>>

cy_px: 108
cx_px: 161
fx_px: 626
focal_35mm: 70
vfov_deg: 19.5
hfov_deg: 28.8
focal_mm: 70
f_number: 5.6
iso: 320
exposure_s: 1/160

<<
>>

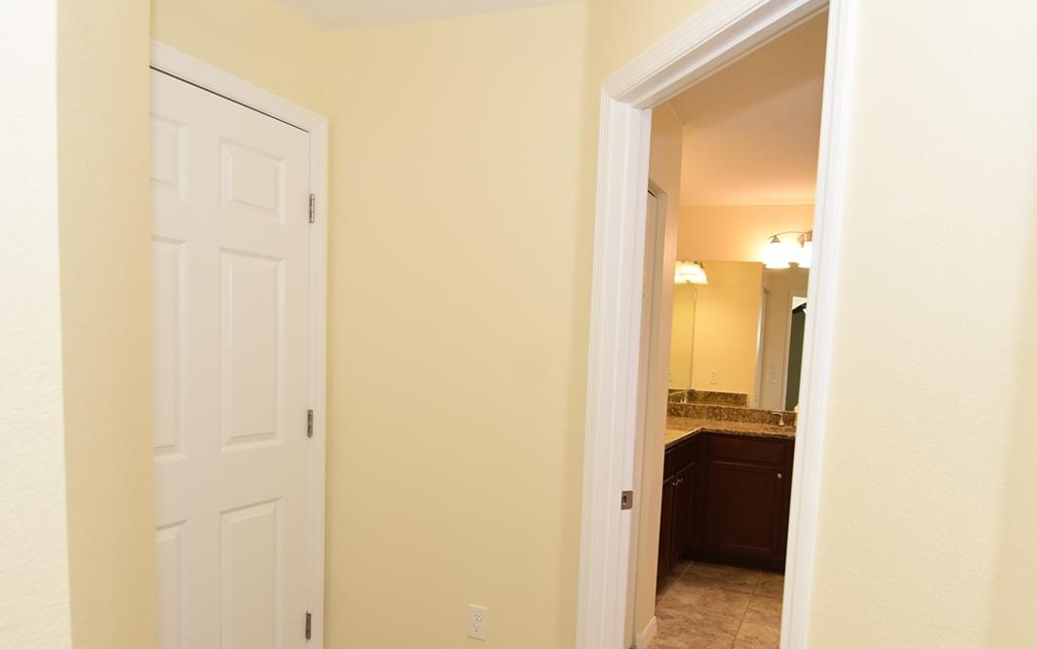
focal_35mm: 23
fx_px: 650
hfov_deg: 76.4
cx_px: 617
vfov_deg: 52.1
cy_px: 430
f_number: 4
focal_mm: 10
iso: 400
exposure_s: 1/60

<<

TASK BRIEF
Will you return exactly the lines above from the one with "hfov_deg: 76.4" down to the one with "exposure_s: 1/60", counting both as part of the range?

YOUR RESPONSE
hfov_deg: 76.4
cx_px: 617
vfov_deg: 52.1
cy_px: 430
f_number: 4
focal_mm: 10
iso: 400
exposure_s: 1/60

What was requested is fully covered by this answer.